*Task prompt*
Return the line that contains "left elbow: (725, 998)" plus every line after it to the end of the entries below, exactly as given, and stop there.

Pose landmark coordinates
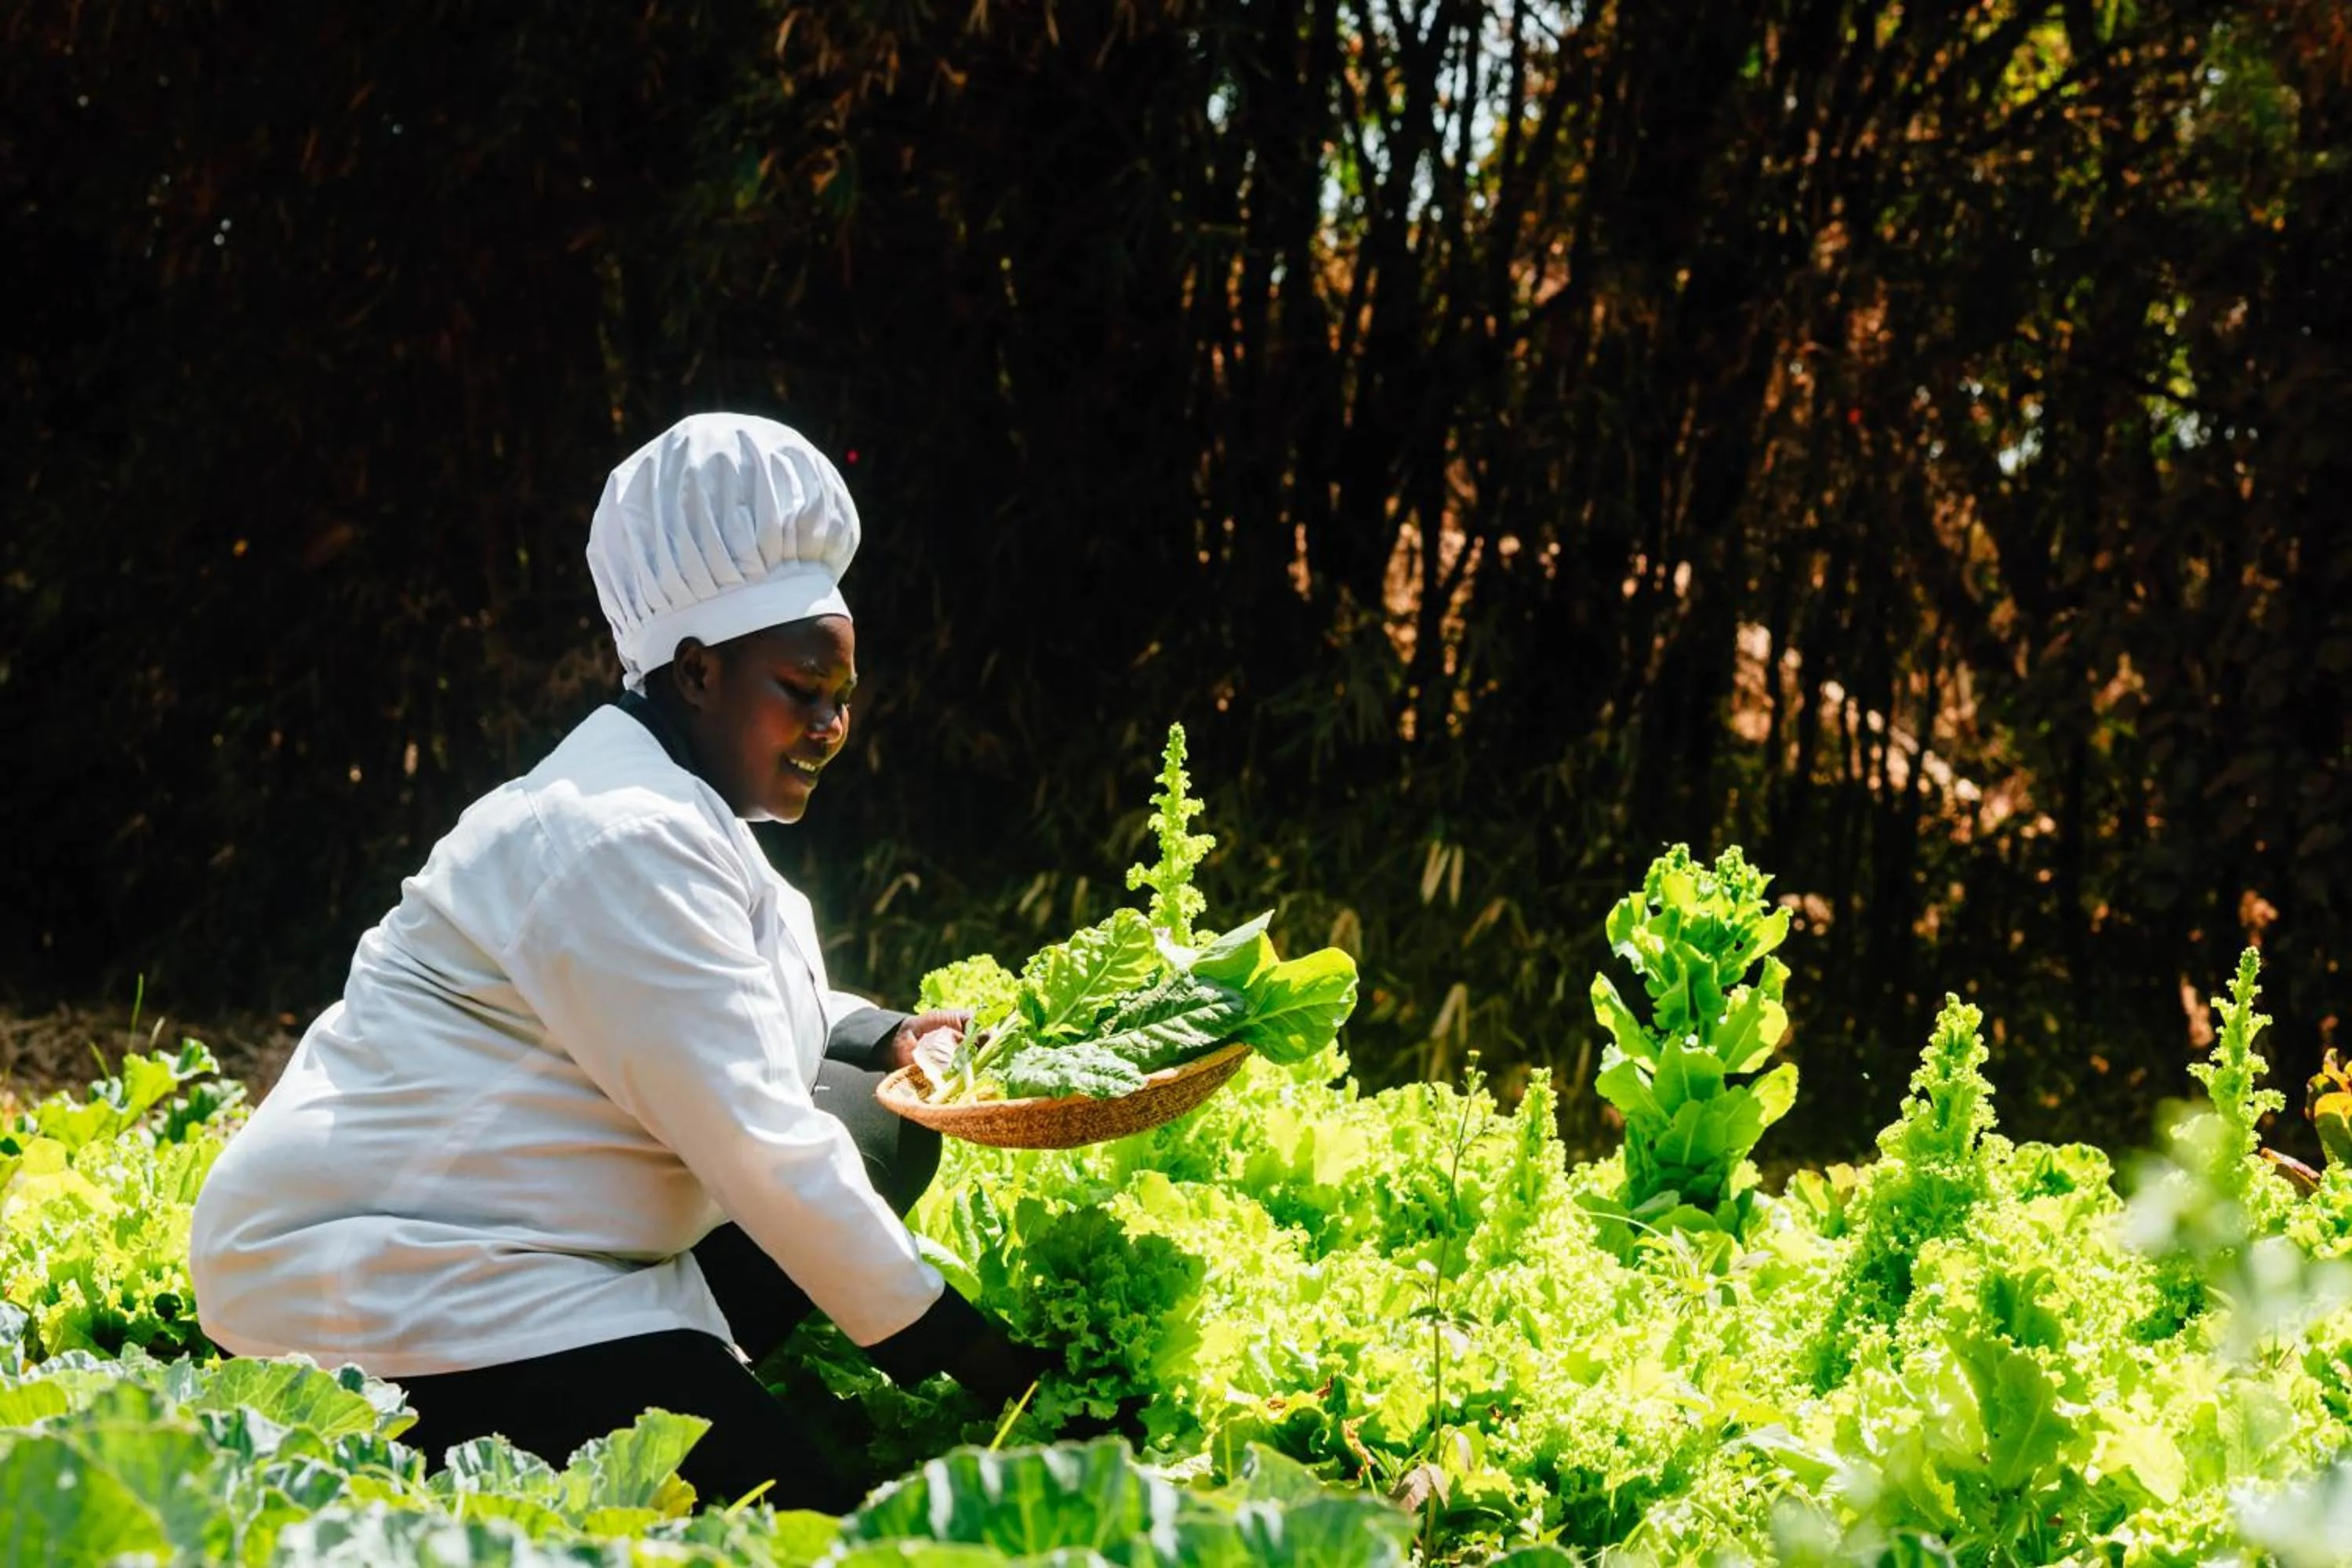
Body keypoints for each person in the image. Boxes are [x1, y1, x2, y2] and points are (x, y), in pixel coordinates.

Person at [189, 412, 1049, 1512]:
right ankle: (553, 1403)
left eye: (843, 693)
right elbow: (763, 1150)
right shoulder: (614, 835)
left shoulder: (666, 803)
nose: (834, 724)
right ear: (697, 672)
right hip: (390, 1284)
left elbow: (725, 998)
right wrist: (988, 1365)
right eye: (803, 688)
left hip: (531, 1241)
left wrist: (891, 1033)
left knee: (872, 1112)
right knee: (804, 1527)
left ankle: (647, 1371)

*Solution to the exercise*
left elbow: (725, 998)
right wrist: (988, 1365)
right eye: (803, 688)
left hip: (531, 1241)
left wrist: (891, 1033)
left knee: (872, 1112)
right knee: (804, 1527)
left ankle: (647, 1371)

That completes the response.